Wednesday 15 August 2007

Tower of London (1962) Roger Corman

If you search IMDb for Tower of London you'll find two films sporting that title, both featuring Vincent Price and both playing merry havoc with the princes in the tower. The first was made in 1939 with a killer cast in every sense of the word, led by the hunchback Richard of Gloucester, who so wants to be Richard III and so bumps off all those pesky kids ahead of him to gain the throne. In 1939 that was Basil Rathbone with his younger and kinder brother Clarence played by Vincent Price, in only his third film role. In 1962 in the hands of Roger Corman, who had already cast him in three recent films, Price becomes Richard.

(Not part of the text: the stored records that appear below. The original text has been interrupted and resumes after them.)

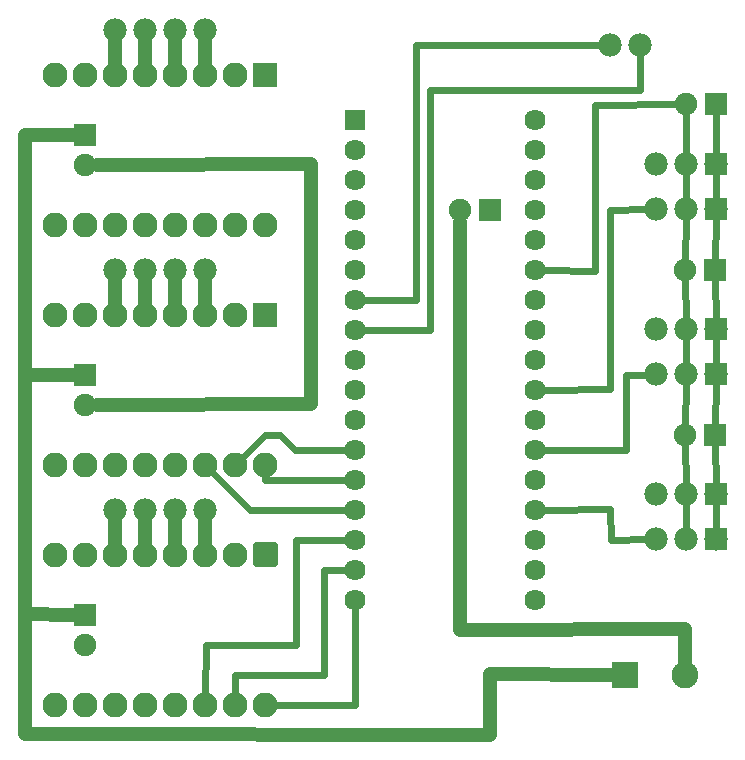
<source format=gtl>
G04 MADE WITH FRITZING*
G04 WWW.FRITZING.ORG*
G04 DOUBLE SIDED*
G04 HOLES PLATED*
G04 CONTOUR ON CENTER OF CONTOUR VECTOR*
%ASAXBY*%
%FSLAX23Y23*%
%MOIN*%
%OFA0B0*%
%SFA1.0B1.0*%
%ADD10C,0.075000*%
%ADD11C,0.083307*%
%ADD12C,0.089213*%
%ADD13C,0.078000*%
%ADD14C,0.070555*%
%ADD15C,0.070583*%
%ADD16R,0.075000X0.075000*%
%ADD17R,0.083307X0.083307*%
%ADD18R,0.089213X0.089213*%
%ADD19R,0.070570X0.070542*%
%ADD20R,0.078000X0.078000*%
%ADD21C,0.024000*%
%ADD22C,0.048000*%
%ADD23C,0.020000*%
%LNCOPPER1*%
G90*
G70*
G54D10*
X1719Y2002D03*
X1619Y2002D03*
X369Y652D03*
X369Y552D03*
X369Y1452D03*
X369Y1352D03*
X369Y2252D03*
X369Y2152D03*
X2469Y1252D03*
X2369Y1252D03*
X2469Y1802D03*
X2369Y1802D03*
X2471Y2354D03*
X2371Y2354D03*
G54D11*
X969Y852D03*
X969Y352D03*
X869Y852D03*
X869Y352D03*
X769Y852D03*
X769Y352D03*
X669Y852D03*
X669Y352D03*
X569Y852D03*
X569Y352D03*
X469Y852D03*
X469Y352D03*
X369Y852D03*
X369Y352D03*
X269Y852D03*
X269Y352D03*
X969Y1652D03*
X969Y1152D03*
X869Y1652D03*
X869Y1152D03*
X769Y1652D03*
X769Y1152D03*
X669Y1652D03*
X669Y1152D03*
X569Y1652D03*
X569Y1152D03*
X469Y1652D03*
X469Y1152D03*
X369Y1652D03*
X369Y1152D03*
X269Y1652D03*
X269Y1152D03*
X969Y2452D03*
X969Y1952D03*
X869Y2452D03*
X869Y1952D03*
X769Y2452D03*
X769Y1952D03*
X669Y2452D03*
X669Y1952D03*
X569Y2452D03*
X569Y1952D03*
X469Y2452D03*
X469Y1952D03*
X369Y2452D03*
X369Y1952D03*
X269Y2452D03*
X269Y1952D03*
G54D12*
X2169Y452D03*
X2369Y452D03*
G54D13*
X2219Y2552D03*
X2119Y2552D03*
G54D14*
X1269Y2302D03*
X1269Y2202D03*
X1269Y2102D03*
X1269Y2002D03*
X1269Y1902D03*
X1269Y1802D03*
X1269Y1702D03*
X1269Y1602D03*
X1269Y1502D03*
G54D15*
X1269Y1402D03*
X1269Y1302D03*
X1269Y1202D03*
G54D14*
X1269Y1102D03*
X1269Y1002D03*
G54D15*
X1269Y902D03*
X1269Y802D03*
X1269Y702D03*
G54D14*
X1869Y2302D03*
X1869Y2202D03*
X1869Y2102D03*
X1869Y2002D03*
X1869Y1902D03*
X1869Y1802D03*
X1869Y1502D03*
G54D15*
X1869Y1402D03*
G54D14*
X1869Y1602D03*
X1869Y1702D03*
G54D15*
X1869Y1302D03*
X1869Y1202D03*
G54D14*
X1869Y1102D03*
X1869Y1002D03*
G54D15*
X1869Y902D03*
X1869Y802D03*
X1869Y702D03*
G54D13*
X2471Y1454D03*
X2371Y1454D03*
X2271Y1454D03*
X2471Y904D03*
X2371Y904D03*
X2271Y904D03*
X2471Y1054D03*
X2371Y1054D03*
X2271Y1054D03*
X2471Y1604D03*
X2371Y1604D03*
X2271Y1604D03*
X2471Y2004D03*
X2371Y2004D03*
X2271Y2004D03*
X2471Y2154D03*
X2371Y2154D03*
X2271Y2154D03*
X769Y2602D03*
X669Y2602D03*
X569Y2602D03*
X469Y2602D03*
X769Y1802D03*
X669Y1802D03*
X569Y1802D03*
X469Y1802D03*
X769Y1002D03*
X669Y1002D03*
X569Y1002D03*
X469Y1002D03*
G54D16*
X1719Y2002D03*
X369Y652D03*
X369Y1452D03*
X369Y2252D03*
X2469Y1252D03*
X2469Y1802D03*
X2471Y2354D03*
G54D17*
X969Y1652D03*
X969Y2452D03*
G54D18*
X2169Y452D03*
G54D19*
X1269Y2302D03*
G54D20*
X2471Y1454D03*
X2471Y904D03*
X2471Y1054D03*
X2471Y1604D03*
X2471Y2004D03*
X2471Y2154D03*
G54D21*
X2120Y1004D02*
X1899Y1003D01*
D02*
X2122Y903D02*
X2120Y1004D01*
D02*
X2171Y1202D02*
X2171Y1451D01*
D02*
X2171Y1451D02*
X2241Y1453D01*
D02*
X2119Y2003D02*
X2120Y1404D01*
D02*
X2120Y1404D02*
X1899Y1403D01*
D02*
X2241Y904D02*
X2122Y903D01*
D02*
X1899Y1202D02*
X2171Y1202D01*
D02*
X2241Y2004D02*
X2119Y2003D01*
D02*
X2371Y1024D02*
X2371Y934D01*
D02*
X2370Y1224D02*
X2371Y1084D01*
D02*
X2371Y2325D02*
X2371Y2184D01*
D02*
X2471Y2184D02*
X2471Y2325D01*
D02*
X2069Y1800D02*
X1899Y1802D01*
D02*
X2069Y2353D02*
X2069Y1800D01*
D02*
X2342Y2354D02*
X2069Y2353D01*
D02*
X2471Y1974D02*
X2470Y1831D01*
D02*
X2371Y2124D02*
X2371Y2034D01*
D02*
X2371Y1974D02*
X2370Y1831D01*
D02*
X2370Y1774D02*
X2371Y1634D01*
D02*
X2371Y1574D02*
X2371Y1484D01*
D02*
X2371Y1424D02*
X2370Y1281D01*
D02*
X2471Y1424D02*
X2470Y1281D01*
D02*
X2471Y1024D02*
X2471Y934D01*
D02*
X2470Y1224D02*
X2471Y1084D01*
D02*
X2471Y1484D02*
X2471Y1574D01*
D02*
X2471Y1634D02*
X2470Y1774D01*
D02*
X2471Y2124D02*
X2471Y2034D01*
G54D22*
D02*
X1719Y253D02*
X169Y254D01*
D02*
X169Y1451D02*
X169Y2251D01*
D02*
X169Y2251D02*
X330Y2252D01*
D02*
X330Y1452D02*
X169Y1451D01*
D02*
X169Y1451D02*
X330Y1452D01*
D02*
X169Y654D02*
X169Y1451D01*
D02*
X330Y653D02*
X169Y654D01*
D02*
X169Y654D02*
X330Y653D01*
D02*
X169Y254D02*
X169Y654D01*
D02*
X1719Y454D02*
X1719Y253D01*
D02*
X2123Y453D02*
X1719Y454D01*
G54D21*
D02*
X1071Y553D02*
X771Y553D01*
D02*
X1071Y903D02*
X1071Y553D01*
D02*
X771Y553D02*
X770Y385D01*
D02*
X1240Y902D02*
X1071Y903D01*
D02*
X1167Y452D02*
X868Y452D01*
D02*
X1167Y802D02*
X1167Y452D01*
D02*
X868Y452D02*
X869Y385D01*
D02*
X1240Y802D02*
X1167Y802D01*
D02*
X1269Y351D02*
X1002Y352D01*
D02*
X1269Y673D02*
X1269Y351D01*
D02*
X1070Y1202D02*
X1019Y1252D01*
D02*
X1019Y1252D02*
X968Y1252D01*
D02*
X968Y1252D02*
X892Y1176D01*
D02*
X1240Y1202D02*
X1070Y1202D01*
D02*
X970Y1102D02*
X970Y1120D01*
D02*
X1240Y1102D02*
X970Y1102D01*
D02*
X920Y1002D02*
X792Y1129D01*
D02*
X1240Y1002D02*
X920Y1002D01*
G54D22*
D02*
X1620Y602D02*
X1619Y1963D01*
D02*
X2369Y604D02*
X1620Y602D01*
D02*
X2369Y499D02*
X2369Y604D01*
G54D21*
D02*
X1471Y1701D02*
X1299Y1702D01*
D02*
X1471Y2553D02*
X1471Y1701D01*
D02*
X2089Y2552D02*
X1471Y2553D01*
D02*
X1518Y1602D02*
X1518Y2403D01*
D02*
X1518Y2403D02*
X2220Y2403D01*
D02*
X2220Y2403D02*
X2219Y2522D01*
D02*
X1299Y1602D02*
X1518Y1602D01*
G54D22*
D02*
X669Y1761D02*
X669Y1696D01*
D02*
X769Y1761D02*
X769Y1696D01*
D02*
X769Y961D02*
X769Y896D01*
D02*
X669Y961D02*
X669Y896D01*
D02*
X569Y961D02*
X569Y896D01*
D02*
X469Y961D02*
X469Y896D01*
D02*
X1121Y1354D02*
X409Y1352D01*
D02*
X1121Y2155D02*
X1121Y1354D01*
D02*
X409Y2153D02*
X1121Y2155D01*
D02*
X469Y2561D02*
X469Y2496D01*
D02*
X569Y2561D02*
X569Y2496D01*
D02*
X669Y2561D02*
X669Y2496D01*
D02*
X769Y2561D02*
X769Y2496D01*
D02*
X469Y1761D02*
X469Y1696D01*
D02*
X569Y1761D02*
X569Y1696D01*
G54D23*
X1001Y821D02*
X938Y821D01*
X938Y884D01*
X1001Y884D01*
X1001Y821D01*
D02*
G04 End of Copper1*
M02*
</source>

The story is simple, but Corman has fun with it. In fact he has a little too much fun, imbuing it with no end of ghosts, supernatural trickery and horrendous overacting. Edward IV is dying, so Richard of Gloucester kills his way to the throne, starting with his brother who promptly returns as a ghost to point out that Richard will die himself at the hand of one already dead. Unfortunately Vincent Price leads the overacting race in this movie, with not a hint at the cast of the original and far superior version. Beyond Rathbone and Price, that film had a memorable Boris Karloff, plus Ian Hunter, Leo G Carroll and others, while this one has, well, others.

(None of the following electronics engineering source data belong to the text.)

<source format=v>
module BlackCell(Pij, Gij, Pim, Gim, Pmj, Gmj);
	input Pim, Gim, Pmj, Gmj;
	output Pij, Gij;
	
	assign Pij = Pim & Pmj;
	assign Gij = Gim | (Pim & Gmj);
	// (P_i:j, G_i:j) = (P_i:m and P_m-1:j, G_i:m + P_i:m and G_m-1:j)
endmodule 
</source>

Working through Vincent Price's career it's pretty obvious that he was both a skilled and sophisticated actor and a shameless ham. In some films, it's the skill and sophistication that comes through, making many of his performances joys to watch. He certainly had his own feel that riddled stories through. Yet in others he does nothing but ham it up, shamelessly overacting every line and every movement. He turns this one into an embarrassingly bad attempt at Shakespearean tragedy and it's an utter failure. Certainly it's the worst of his films that I've seen thus far, and the worst from Roger Corman too.